WHAT NEEDS TO BE DONE =>
From the data that follows, set down exactly the lines from the one with "Минцифры призывает переходить на свои" through the one with "skæres tyndt og præsenteres smukt på en", counting both. Pictures stay out.

== RECORDS PROVIDED

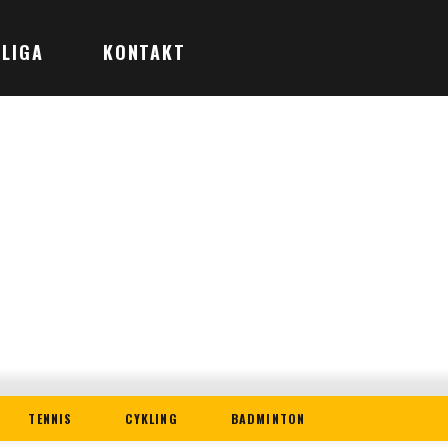
LIGA
KONTAKT
TENNIS
CYKLING
BADMINTON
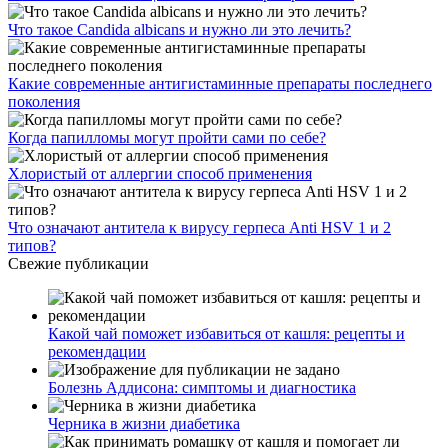
Что такое Candida albicans и нужно ли это лечить?
Какие современные антигистаминные препараты последнего
поколения
Когда папилломы могут пройти сами по себе?
Хлористый от аллергии способ применения
Что означают антитела к вирусу герпеса Anti HSV 1 и 2
типов?
Свежие публикации
Какой чай поможет избавиться от кашля: рецепты и
рекомендации
Болезнь Аддисона: симптомы и диагностика
Черника в жизни диабетика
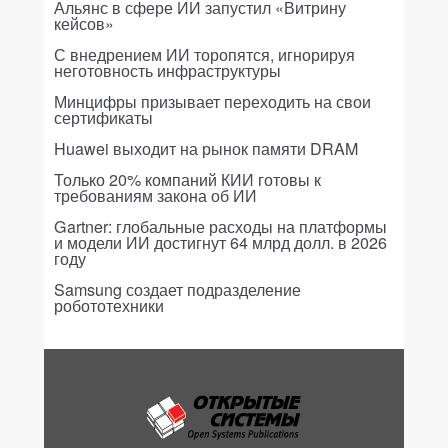
Альянс в сфере ИИ запустил «Витрину
кейсов»
С внедрением ИИ торопятся, игнорируя
неготовность инфраструктуры
Минцифры призывает переходить на свои
сертификаты
Huawei выходит на рынок памяти DRAM
Только 20% компаний КИИ готовы к
требованиям закона об ИИ
Gartner: глобальные расходы на платформы
и модели ИИ достигнут 64 млрд долл. в 2026
году
Samsung создает подразделение
робототехники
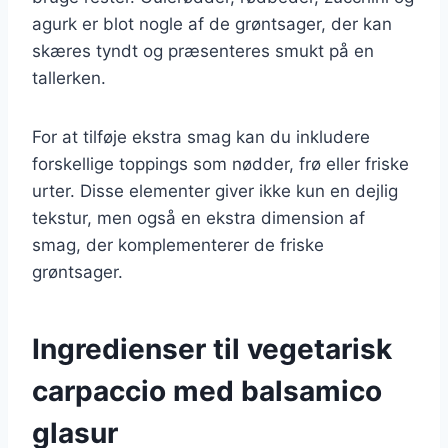
agurk er blot nogle af de grøntsager, der kan
skæres tyndt og præsenteres smukt på en
tallerken.
For at tilføje ekstra smag kan du inkludere
forskellige toppings som nødder, frø eller friske
urter. Disse elementer giver ikke kun en dejlig
tekstur, men også en ekstra dimension af
smag, der komplementerer de friske
grøntsager.
Ingredienser til vegetarisk
carpaccio med balsamico
glasur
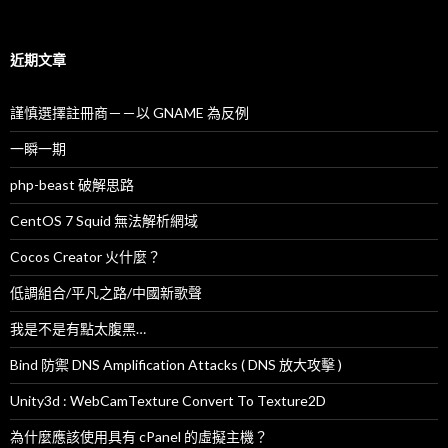
尋
關
鍵
字
近期文章
:
謹慎選擇註冊商－－以 GNAME 為反例
一瞬一期
php-beast 破解思路
CentOS 7 Squid 無法解析網域
Cocos Creator 火什麼？
低調組合/平凡之路/中國新歌聲
我是不是有點太腹黑…
Bind 防禦 DNS Amplification Attacks ( DNS 放大攻擊 )
Unity3d : WebCamTexture Convert To Texture2D
為什麼應該使用具有 cPanel 的虛擬主機？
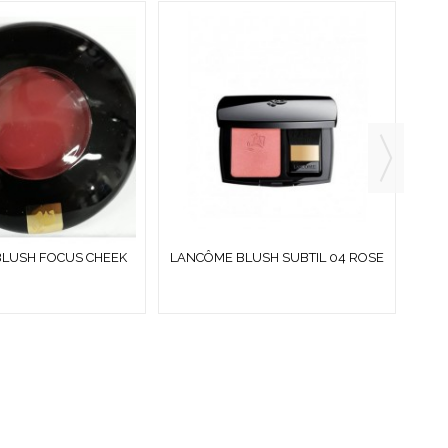
LUSH FOCUS CHEEK
LANCÔME BLUSH SUBTIL 04 ROSE
L
17 EPONINE 2.5 G
DELICIEUX 6 G
?
ESPECIALES
· COLORIDO DE OTRAS TEMPORADAS
· PERFUMES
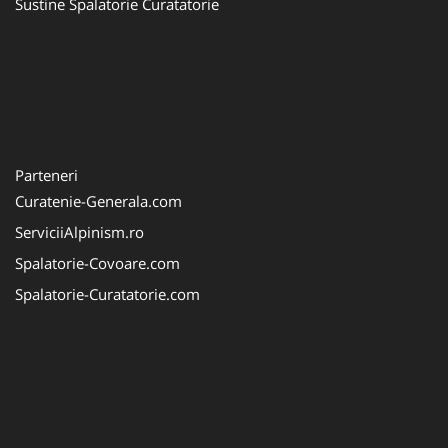
Sustine Spalatorie Curatatorie
Parteneri
Curatenie-Generala.com
ServiciiAlpinism.ro
Spalatorie-Covoare.com
Spalatorie-Curatatorie.com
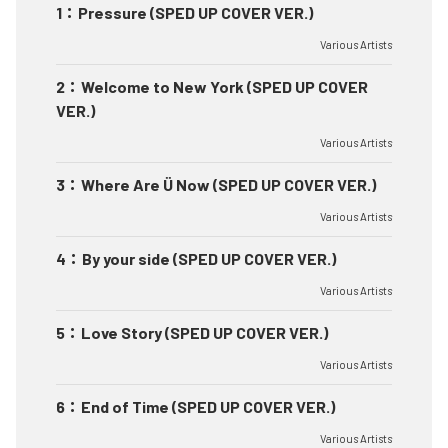
1
：
Pressure (SPED UP COVER VER.)
Various Artists
2
：
Welcome to New York (SPED UP COVER
VER.)
Various Artists
3
：
Where Are Ü Now (SPED UP COVER VER.)
Various Artists
4
：
By your side (SPED UP COVER VER.)
Various Artists
5
：
Love Story (SPED UP COVER VER.)
Various Artists
6
：
End of Time (SPED UP COVER VER.)
Various Artists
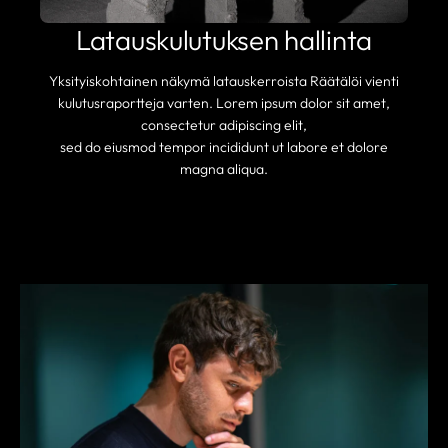
Latauskulutuksen hallinta
Yksityiskohtainen näkymä latauskerroista Räätälöi vienti
kulutusraportteja varten. Lorem ipsum dolor sit amet,
consectetur adipiscing elit,
sed do eiusmod tempor incididunt ut labore et dolore
magna aliqua.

====

TASK ANSWER =>
Минцифры призывает переходить на свои
сертификаты
Huawei выходит на рынок памяти DRAM
Только 20% компаний КИИ готовы к
требованиям закона об ИИ
Gartner: глобальные расходы на платформы
и модели ИИ достигнут 64 млрд долл. в 2026
году
Samsung создает подразделение
робототехники
agurk er blot nogle af de grøntsager, der kan
skæres tyndt og præsenteres smukt på en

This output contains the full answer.